Xenoblade Chronicles Shulk, Sharla, Reyn
Shulk, Sharla, and Reyn on a cliff in Xenoblade Chronicles

Makna Forest is an area that instantly just feels hot. Just so warm and tropical, which makes sense. They call it a forest but it is very clearly a rainforest. But one of the first sights you are greeted with is the Great Makna Falls. And Xenoblade, reveling in its absurd scale, lets you climb to the highest and jump right into the falls.

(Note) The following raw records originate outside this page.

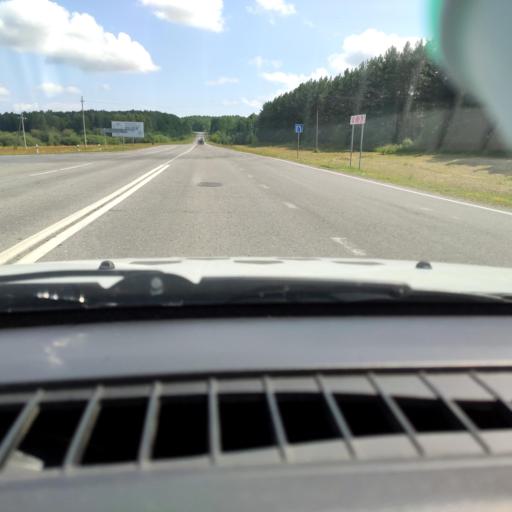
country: RU
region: Bashkortostan
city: Verkhniye Kigi
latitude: 55.3900
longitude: 58.6577
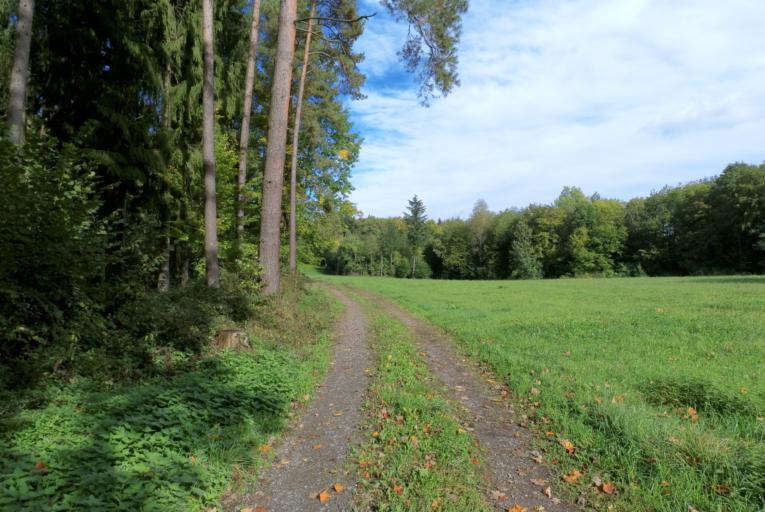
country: DE
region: Baden-Wuerttemberg
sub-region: Karlsruhe Region
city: Aglasterhausen
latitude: 49.3431
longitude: 8.9875
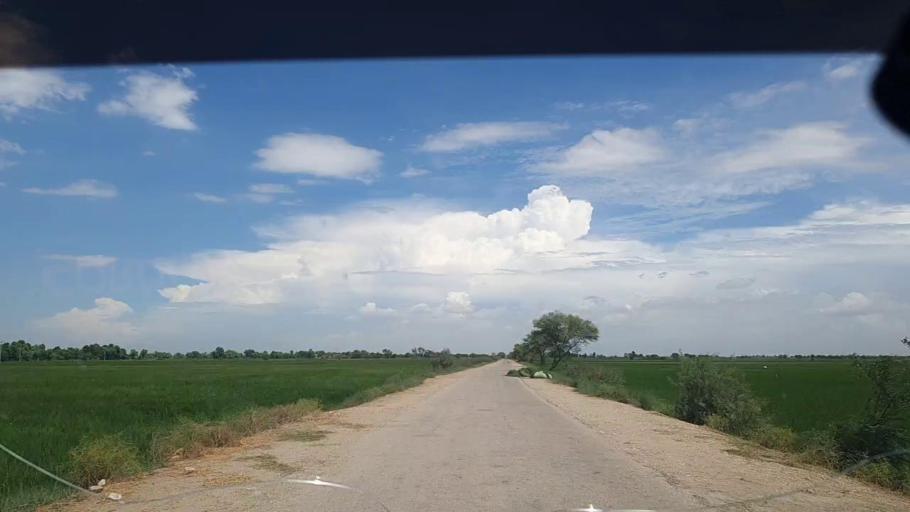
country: PK
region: Sindh
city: Ghauspur
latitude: 28.1557
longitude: 69.0054
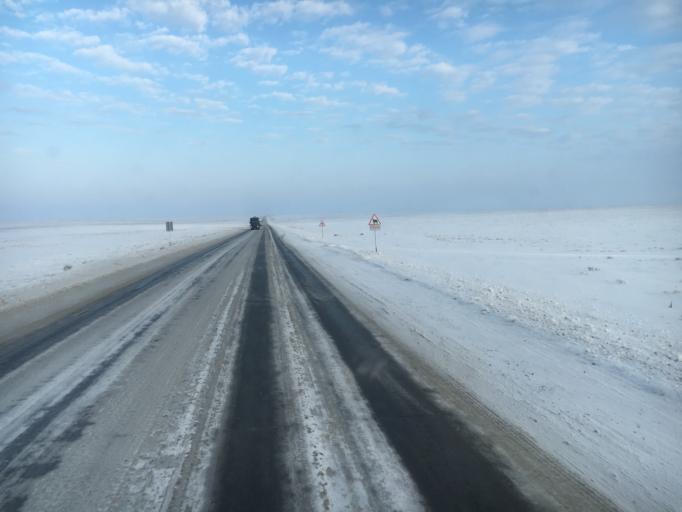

Deeper in, the forest is much more oppressive, suffering from heatwaves, and the denseness of the trees makes it harder to see ahead. There are caves littered about and small watering holes. It's one of the rare areas where the sky isn't always visible, making Makna Forest feel even more dangerous at night.

1 Satorl Marsh

Satorl Marsh glowing blue at night

Satorl March, located along the lower back of the Bionis, is just astoundingly gorgeous. It's one of those areas in gaming that's so striking you have to pause a minute to take it in. Thing is, Satorl March is still a nice, though a tad more expected, place during the day, a dreary marsh filled with an ominous, washed-out looking fog.

But the night is completely different. That dreary, beige marsh has turned into a bioluminescent light show, a location much livelier than any that has come before, and any after too. It's just inspiring, enough even for the characters to remark on it. Frankly, it's not really an area you'll want to visit during the day anymore.